Selected extract:
%%

Shock Absorption: There is a lot of cushy, resilient EVA foam that works well to absorb shock without making the board stiffer underfoot.

So all in all the 2019 Union Contact Pro is a very recommendable binding at a very good price. If you want a little more support, more response and a little better dampening then the Strata is the call.

The 2016 Union Contact Pro is still a great binding but it’s not a binding we would want in our quiver unless we changed out the new thin ankle strap to the bigger/more supportive one in the past. If it wasn’t for the new ankle strap this would still be a highly recommendable favorite.

2015 Union Contact Pro and Below Review


The Union Contact Pro had some big upgrades in 2014 and remained pretty much the same for 2015 except it has a toolless toe strap.  The contact pro has amazing feel underfoot and it’s one of our favorite freestyle to all mountain freestyle bindings out there but it’s also not just a freestyle binding.  It’s got a lot of response for such a soft butter friendly binding as well.

One thing to mention is the 2015 Union Contact Pro has a shorter Ankle Strap Connector.  It should be fine with most boots but some have had problems with lining up the fit perfectly around your boot.  If you are one of those contact Union and they should be able to get you a longer 2014 Ankle strap connector.  Other than that the ride is pretty much the same and the 2014 review stands without change.

%%

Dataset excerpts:

%%

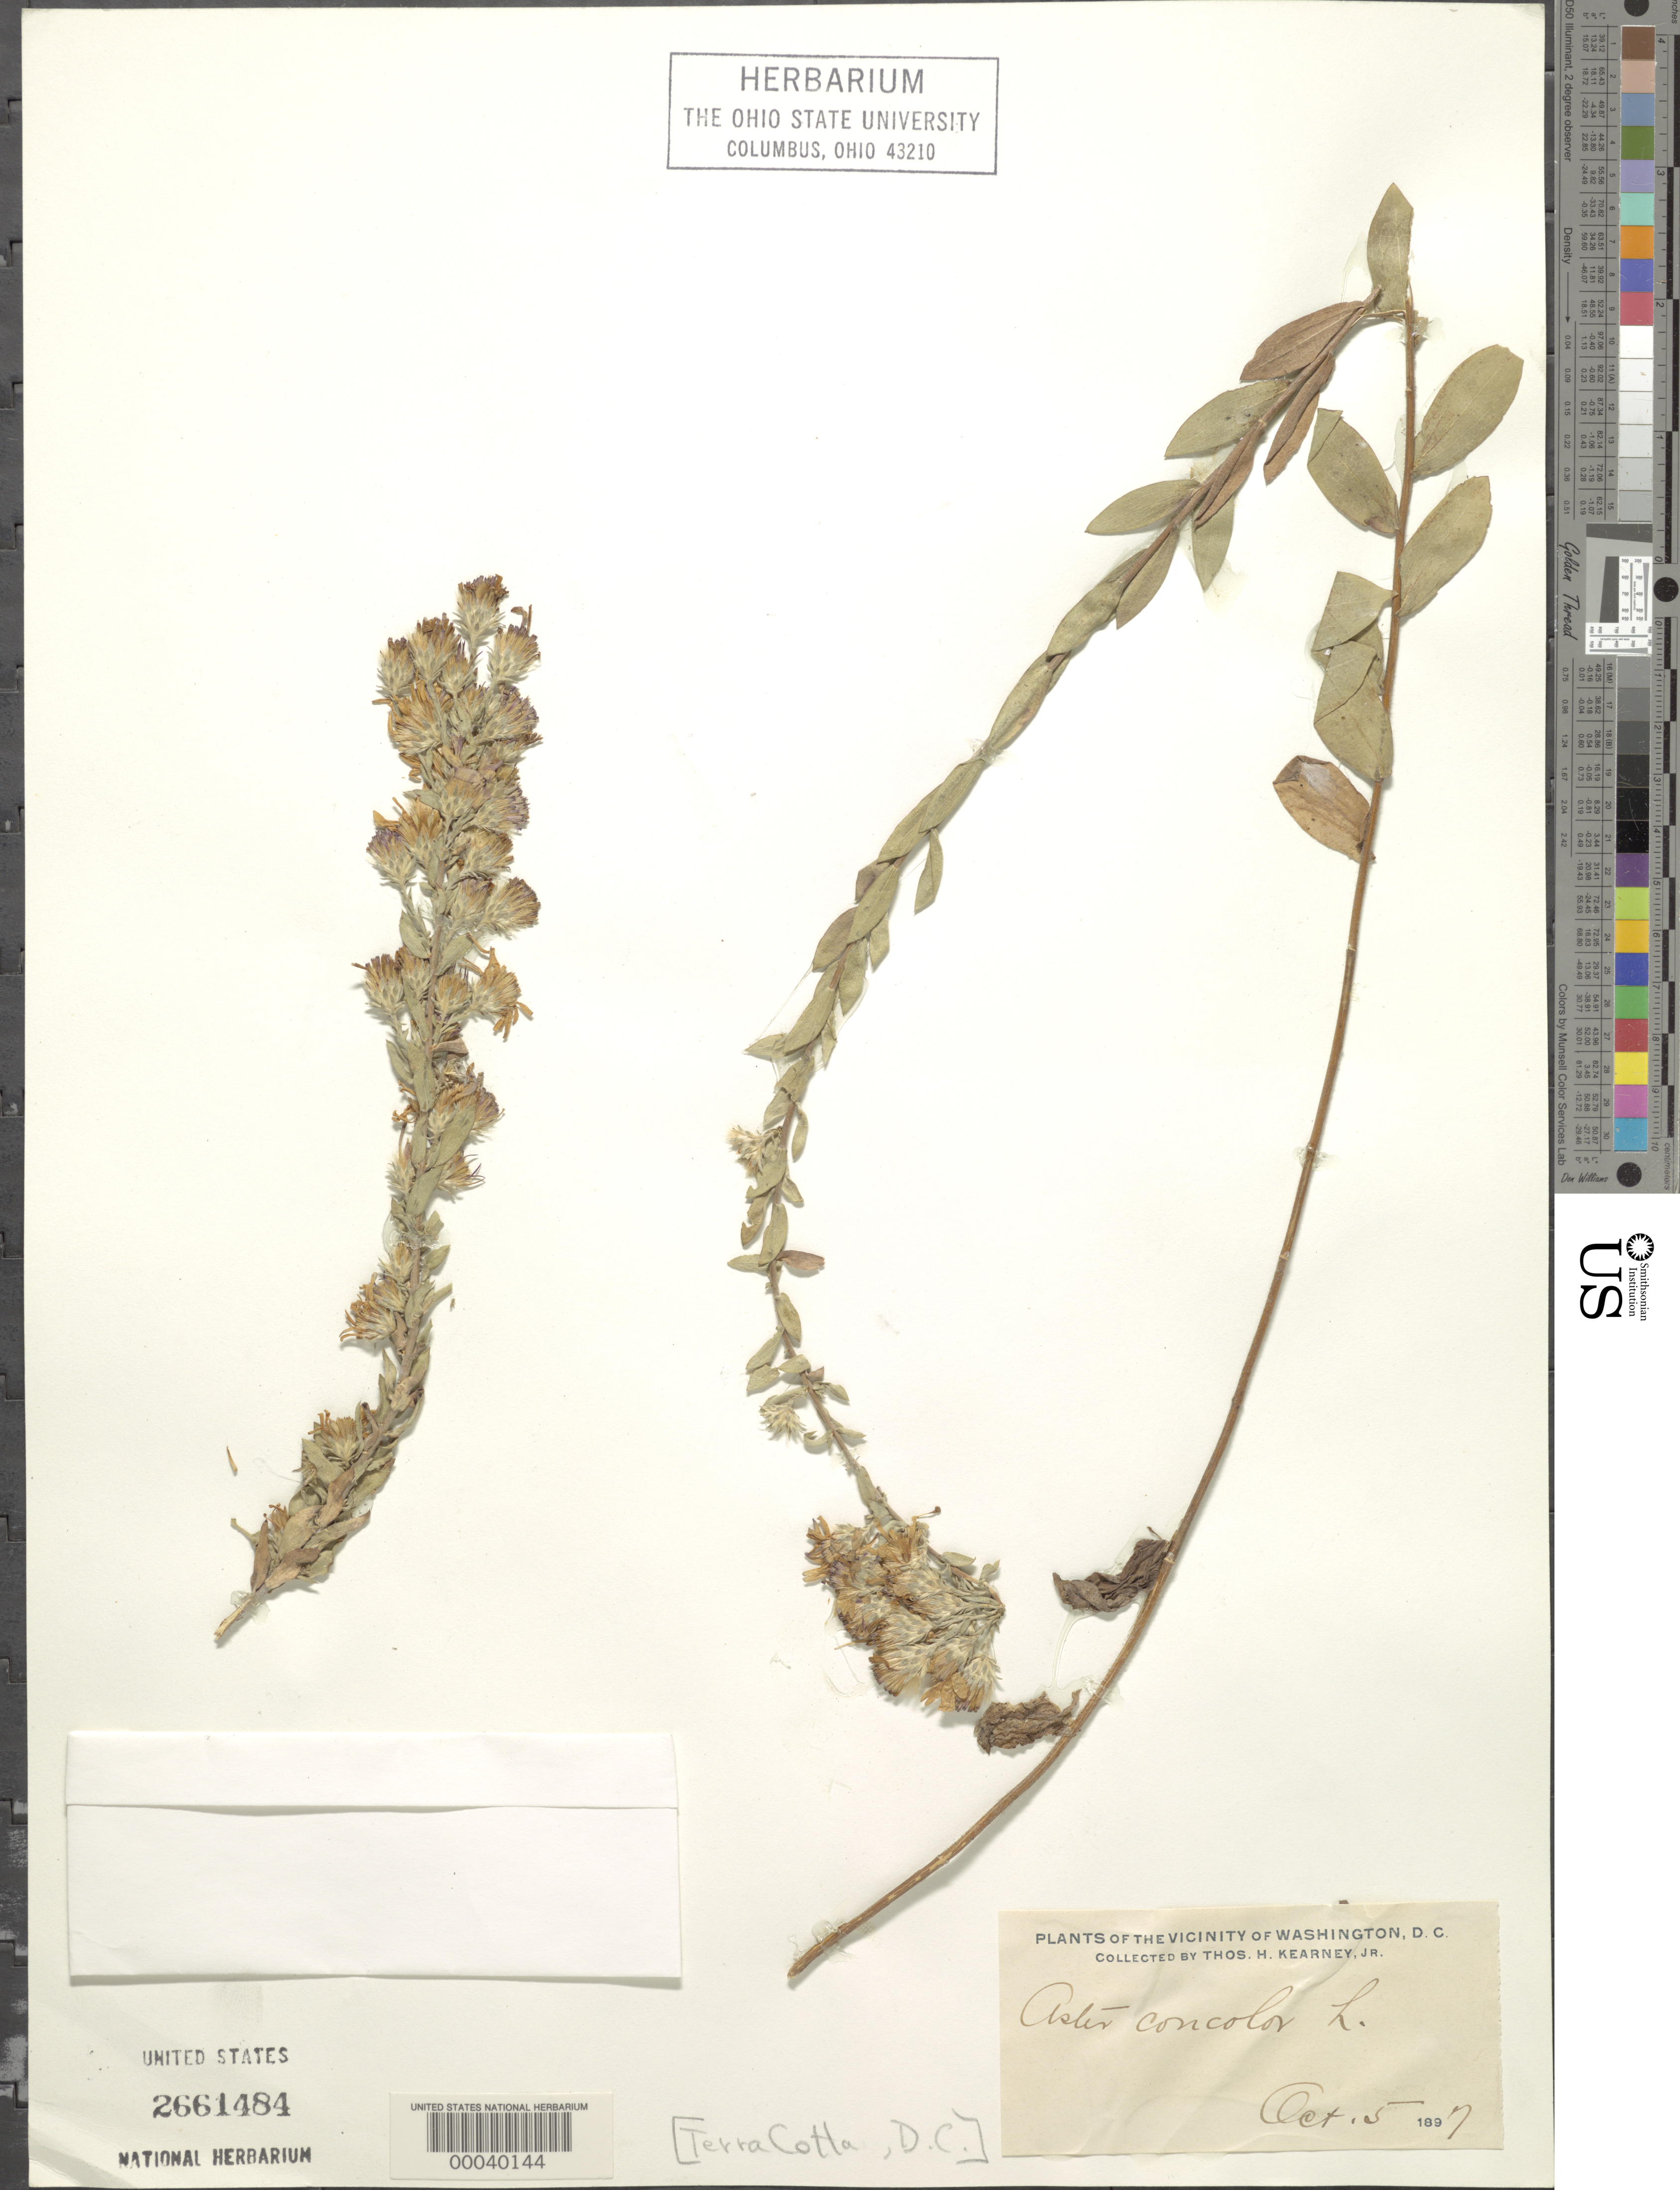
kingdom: Plantae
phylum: Tracheophyta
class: Magnoliopsida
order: Asterales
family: Asteraceae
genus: Symphyotrichum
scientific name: Symphyotrichum concolor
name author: (L.) G.L. Nesom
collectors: T. H. Kearney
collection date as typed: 05 Oct 1897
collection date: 1897-10-05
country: United States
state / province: District of Columbia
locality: Terra Cotta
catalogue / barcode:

%%

Things to do:
1. Reproduce the specimen sheet rows, substituting "site" for "locality" and otherwise leaving everything unchanged. Omit the pictures.
2. Proceed with the Union Contact Pro binding review, writing on from its final sentence.
The rows above are unrelated to the binding review.

Task-by-task answers:
1.
kingdom: Plantae
phylum: Tracheophyta
class: Magnoliopsida
order: Asterales
family: Asteraceae
genus: Symphyotrichum
scientific name: Symphyotrichum concolor
name author: (L.) G.L. Nesom
collectors: T. H. Kearney
collection date as typed: 05 Oct 1897
collection date: 1897-10-05
country: United States
state / province: District of Columbia
site: Terra Cotta
catalogue / barcode:

2.
Days: 30+
Riders: James, Peter, Stephen, Jimbo, Mary, Ginger and many others.
Boots: Burton Ion, Burton SLX, Burton Imperial, Nike Kaiju, Burton Ambush, Burton Ruler,
Boards: Jones Mountain Twin, Yes Greats, Rossignol One Magtek, Never Summer Proto, Lib Tech TRS and many others.

Upgrades for 2014 and 2015– There is more padding than in the past which great on the body. There is also a mini disc instead of a standard sized disc so there is even more of a reduced dead spot than the other bindings out there. So now you have a little disc which is the only true contact with the board and the rest has an EVA foam buffer.  This makes the flex underfoot exceptional.  There is an improved tip to tail response as well as edge to edge response.  It butters/presses better than before and makes for an all-around better ride.  It’s right there with the top end Burton Re:Flex tech but still offers its own unique feel.

Weight: 3.6lbs

Flex: The high back has a similar flex as the 2013 Union Contact Pro.  It’s got one of the easiest flexes when you pull right back and bends back a bit at the top.  It’s a little more on the medium/soft side when you twist it but overall the whole high back is pretty soft

Adjustability: One thing to mention about all Union Bindings is they have really only one angle to have the ankle strap where most bindings have 2 or 3 places to put them.  Conversely, you can adjust the heel loop to go in and out so you can customize the fit to your boot better.  Unlike the Contact and all other Union bindings, it doesn’t have an adjustable toe ramp which is more of a problem for those that are in the smaller and larger end of the sizing spectrum.  For me, it’s no problem but I’ve heard others have issues. For 2015 Union added a tool free toe strap so that makes 2015 better than 2014.  You might be able to buy the new toolless screw from C3 if you have the 2014 Contact Pro.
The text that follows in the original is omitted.